Collected data
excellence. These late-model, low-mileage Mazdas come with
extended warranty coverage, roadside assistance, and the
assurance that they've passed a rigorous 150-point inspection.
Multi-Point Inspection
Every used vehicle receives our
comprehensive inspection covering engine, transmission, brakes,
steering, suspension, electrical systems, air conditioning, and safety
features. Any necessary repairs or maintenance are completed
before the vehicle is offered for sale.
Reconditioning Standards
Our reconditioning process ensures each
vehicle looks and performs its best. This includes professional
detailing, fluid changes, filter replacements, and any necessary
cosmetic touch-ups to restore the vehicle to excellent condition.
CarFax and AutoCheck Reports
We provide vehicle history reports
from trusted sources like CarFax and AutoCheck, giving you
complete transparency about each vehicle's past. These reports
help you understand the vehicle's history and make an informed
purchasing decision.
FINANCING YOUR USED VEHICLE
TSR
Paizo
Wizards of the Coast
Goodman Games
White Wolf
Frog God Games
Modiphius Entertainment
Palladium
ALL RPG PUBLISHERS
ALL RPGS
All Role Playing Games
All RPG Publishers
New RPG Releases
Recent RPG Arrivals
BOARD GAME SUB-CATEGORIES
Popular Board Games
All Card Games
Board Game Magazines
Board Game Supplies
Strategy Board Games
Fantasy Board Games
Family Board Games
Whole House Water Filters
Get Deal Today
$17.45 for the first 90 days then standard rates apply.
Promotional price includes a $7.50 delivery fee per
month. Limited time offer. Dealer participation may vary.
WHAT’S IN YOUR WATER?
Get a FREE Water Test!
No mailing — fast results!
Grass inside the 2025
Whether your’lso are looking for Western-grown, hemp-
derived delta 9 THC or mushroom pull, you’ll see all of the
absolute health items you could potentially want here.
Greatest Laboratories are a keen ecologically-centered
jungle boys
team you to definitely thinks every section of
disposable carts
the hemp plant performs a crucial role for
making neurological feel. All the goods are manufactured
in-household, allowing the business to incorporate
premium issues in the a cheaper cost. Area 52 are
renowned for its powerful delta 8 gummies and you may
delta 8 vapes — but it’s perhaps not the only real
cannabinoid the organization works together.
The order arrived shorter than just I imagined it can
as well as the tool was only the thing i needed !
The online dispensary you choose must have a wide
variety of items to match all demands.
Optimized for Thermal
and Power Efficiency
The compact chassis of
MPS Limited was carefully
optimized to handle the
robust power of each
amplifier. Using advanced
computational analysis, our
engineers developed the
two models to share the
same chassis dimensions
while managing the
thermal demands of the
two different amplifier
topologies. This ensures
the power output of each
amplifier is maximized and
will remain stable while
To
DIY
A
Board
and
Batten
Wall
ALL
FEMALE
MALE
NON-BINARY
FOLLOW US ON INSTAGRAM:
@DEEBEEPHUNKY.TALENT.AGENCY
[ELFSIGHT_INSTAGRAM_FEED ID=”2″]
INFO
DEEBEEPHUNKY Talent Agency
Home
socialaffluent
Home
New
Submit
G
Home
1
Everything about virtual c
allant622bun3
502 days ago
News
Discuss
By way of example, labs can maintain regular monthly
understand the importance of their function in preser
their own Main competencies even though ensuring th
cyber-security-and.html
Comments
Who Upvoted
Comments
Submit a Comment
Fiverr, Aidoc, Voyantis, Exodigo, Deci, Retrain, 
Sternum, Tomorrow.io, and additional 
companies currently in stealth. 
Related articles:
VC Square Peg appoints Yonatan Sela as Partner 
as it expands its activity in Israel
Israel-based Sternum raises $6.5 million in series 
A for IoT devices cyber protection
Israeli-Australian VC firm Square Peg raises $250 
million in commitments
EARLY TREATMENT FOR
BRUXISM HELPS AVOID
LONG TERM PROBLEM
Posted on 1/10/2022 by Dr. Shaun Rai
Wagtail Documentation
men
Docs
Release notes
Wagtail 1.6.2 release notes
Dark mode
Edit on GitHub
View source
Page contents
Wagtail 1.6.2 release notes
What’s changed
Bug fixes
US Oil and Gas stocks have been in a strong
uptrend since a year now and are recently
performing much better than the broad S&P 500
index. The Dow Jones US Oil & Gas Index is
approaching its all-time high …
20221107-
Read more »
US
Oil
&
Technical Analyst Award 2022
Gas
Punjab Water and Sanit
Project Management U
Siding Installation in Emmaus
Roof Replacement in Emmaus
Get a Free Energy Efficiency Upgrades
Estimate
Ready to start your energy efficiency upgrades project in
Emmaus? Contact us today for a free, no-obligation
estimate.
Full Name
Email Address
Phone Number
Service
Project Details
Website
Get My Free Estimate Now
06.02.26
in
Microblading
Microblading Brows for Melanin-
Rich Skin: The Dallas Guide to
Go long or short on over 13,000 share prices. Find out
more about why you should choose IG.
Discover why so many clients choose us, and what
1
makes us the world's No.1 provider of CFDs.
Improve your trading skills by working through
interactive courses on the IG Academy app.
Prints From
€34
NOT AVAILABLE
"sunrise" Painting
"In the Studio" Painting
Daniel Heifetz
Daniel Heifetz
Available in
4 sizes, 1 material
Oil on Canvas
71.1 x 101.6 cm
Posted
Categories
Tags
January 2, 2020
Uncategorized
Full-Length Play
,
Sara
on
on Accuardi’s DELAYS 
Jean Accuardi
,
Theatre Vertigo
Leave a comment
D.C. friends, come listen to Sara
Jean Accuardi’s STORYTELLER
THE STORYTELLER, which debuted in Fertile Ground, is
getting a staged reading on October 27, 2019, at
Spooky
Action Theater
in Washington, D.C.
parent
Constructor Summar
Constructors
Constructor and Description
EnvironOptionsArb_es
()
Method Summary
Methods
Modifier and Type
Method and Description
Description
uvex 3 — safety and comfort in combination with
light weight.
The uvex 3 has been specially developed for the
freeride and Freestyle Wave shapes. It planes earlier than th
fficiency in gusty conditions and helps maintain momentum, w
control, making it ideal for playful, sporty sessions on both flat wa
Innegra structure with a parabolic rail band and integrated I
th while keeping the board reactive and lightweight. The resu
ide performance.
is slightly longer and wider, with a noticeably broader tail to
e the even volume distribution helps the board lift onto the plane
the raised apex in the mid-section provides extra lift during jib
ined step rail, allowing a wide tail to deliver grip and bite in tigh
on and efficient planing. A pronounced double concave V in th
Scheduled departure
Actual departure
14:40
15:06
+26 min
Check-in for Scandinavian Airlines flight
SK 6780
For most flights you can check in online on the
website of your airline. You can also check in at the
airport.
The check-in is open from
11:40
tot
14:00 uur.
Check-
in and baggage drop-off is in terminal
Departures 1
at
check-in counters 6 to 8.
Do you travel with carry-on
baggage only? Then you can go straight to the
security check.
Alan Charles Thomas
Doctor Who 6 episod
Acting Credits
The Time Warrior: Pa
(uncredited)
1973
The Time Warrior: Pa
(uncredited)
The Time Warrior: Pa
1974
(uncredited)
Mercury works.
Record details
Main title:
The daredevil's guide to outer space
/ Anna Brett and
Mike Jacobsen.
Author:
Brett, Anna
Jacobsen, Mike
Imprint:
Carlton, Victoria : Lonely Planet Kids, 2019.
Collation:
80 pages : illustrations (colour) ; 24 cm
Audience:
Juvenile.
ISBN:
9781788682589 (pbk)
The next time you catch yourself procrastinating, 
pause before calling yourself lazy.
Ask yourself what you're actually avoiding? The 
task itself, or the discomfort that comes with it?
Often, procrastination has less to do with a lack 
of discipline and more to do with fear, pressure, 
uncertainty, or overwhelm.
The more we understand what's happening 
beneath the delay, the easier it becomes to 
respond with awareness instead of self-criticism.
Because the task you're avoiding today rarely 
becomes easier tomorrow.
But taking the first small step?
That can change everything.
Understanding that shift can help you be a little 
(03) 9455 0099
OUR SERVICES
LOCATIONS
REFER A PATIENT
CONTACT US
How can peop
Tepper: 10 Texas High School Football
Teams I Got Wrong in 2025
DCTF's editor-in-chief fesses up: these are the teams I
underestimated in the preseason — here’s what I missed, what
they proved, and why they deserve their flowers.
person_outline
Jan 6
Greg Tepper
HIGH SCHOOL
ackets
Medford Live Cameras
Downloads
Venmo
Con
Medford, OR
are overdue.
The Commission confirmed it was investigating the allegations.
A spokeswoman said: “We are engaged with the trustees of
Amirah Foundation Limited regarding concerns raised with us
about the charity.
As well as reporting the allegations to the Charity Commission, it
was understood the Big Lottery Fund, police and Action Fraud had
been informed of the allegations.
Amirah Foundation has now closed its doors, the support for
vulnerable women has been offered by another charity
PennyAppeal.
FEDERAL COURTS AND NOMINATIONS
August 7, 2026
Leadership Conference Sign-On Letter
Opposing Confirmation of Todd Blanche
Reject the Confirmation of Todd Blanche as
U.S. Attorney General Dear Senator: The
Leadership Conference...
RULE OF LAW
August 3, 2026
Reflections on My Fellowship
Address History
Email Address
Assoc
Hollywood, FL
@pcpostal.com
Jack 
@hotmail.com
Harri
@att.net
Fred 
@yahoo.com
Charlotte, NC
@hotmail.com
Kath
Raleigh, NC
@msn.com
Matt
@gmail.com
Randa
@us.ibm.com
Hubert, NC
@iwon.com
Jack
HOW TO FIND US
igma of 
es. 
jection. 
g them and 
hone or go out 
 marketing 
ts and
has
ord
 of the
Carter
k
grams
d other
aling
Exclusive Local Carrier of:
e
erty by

What is being asked: In the data above, retype exactly and only the lines between the one holding "two models to share the" and the one holding "A for IoT devices cyber protection", inclusive.

Output of the task:
two models to share the
same chassis dimensions
while managing the
thermal demands of the
two different amplifier
topologies. This ensures
the power output of each
amplifier is maximized and
will remain stable while
To
DIY
A
Board
and
Batten
Wall
ALL
FEMALE
MALE
NON-BINARY
FOLLOW US ON INSTAGRAM:
@DEEBEEPHUNKY.TALENT.AGENCY
[ELFSIGHT_INSTAGRAM_FEED ID=”2″]
INFO
DEEBEEPHUNKY Talent Agency
Home
socialaffluent
Home
New
Submit
G
Home
1
Everything about virtual c
allant622bun3
502 days ago
News
Discuss
By way of example, labs can maintain regular monthly
understand the importance of their function in preser
their own Main competencies even though ensuring th
cyber-security-and.html
Comments
Who Upvoted
Comments
Submit a Comment
Fiverr, Aidoc, Voyantis, Exodigo, Deci, Retrain, 
Sternum, Tomorrow.io, and additional 
companies currently in stealth. 
Related articles:
VC Square Peg appoints Yonatan Sela as Partner 
as it expands its activity in Israel
Israel-based Sternum raises $6.5 million in series 
A for IoT devices cyber protection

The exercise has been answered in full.